§ What the task requires:
The stretch wanted below opens at the line containing "งสิต #ตู้แช่ลพบุรี #ตู้แช่อยุธยา" and closes at the line containing "แช่ฉะเชิงเทรา #ตู้แช่เย็นแม็คโคร #ตู้แช่สแตนเลส". Please return it exactly, with no other lines.

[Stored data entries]
**********

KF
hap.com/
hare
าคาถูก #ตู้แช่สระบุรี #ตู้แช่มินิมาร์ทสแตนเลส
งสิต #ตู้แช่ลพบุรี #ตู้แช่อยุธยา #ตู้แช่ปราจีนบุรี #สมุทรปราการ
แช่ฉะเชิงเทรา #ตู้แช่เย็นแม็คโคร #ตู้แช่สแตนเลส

**********

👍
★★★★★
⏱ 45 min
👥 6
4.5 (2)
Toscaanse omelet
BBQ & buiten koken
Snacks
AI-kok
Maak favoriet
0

**********

§ Result for this exercise:
งสิต #ตู้แช่ลพบุรี #ตู้แช่อยุธยา #ตู้แช่ปราจีนบุรี #สมุทรปราการ
แช่ฉะเชิงเทรา #ตู้แช่เย็นแม็คโคร #ตู้แช่สแตนเลส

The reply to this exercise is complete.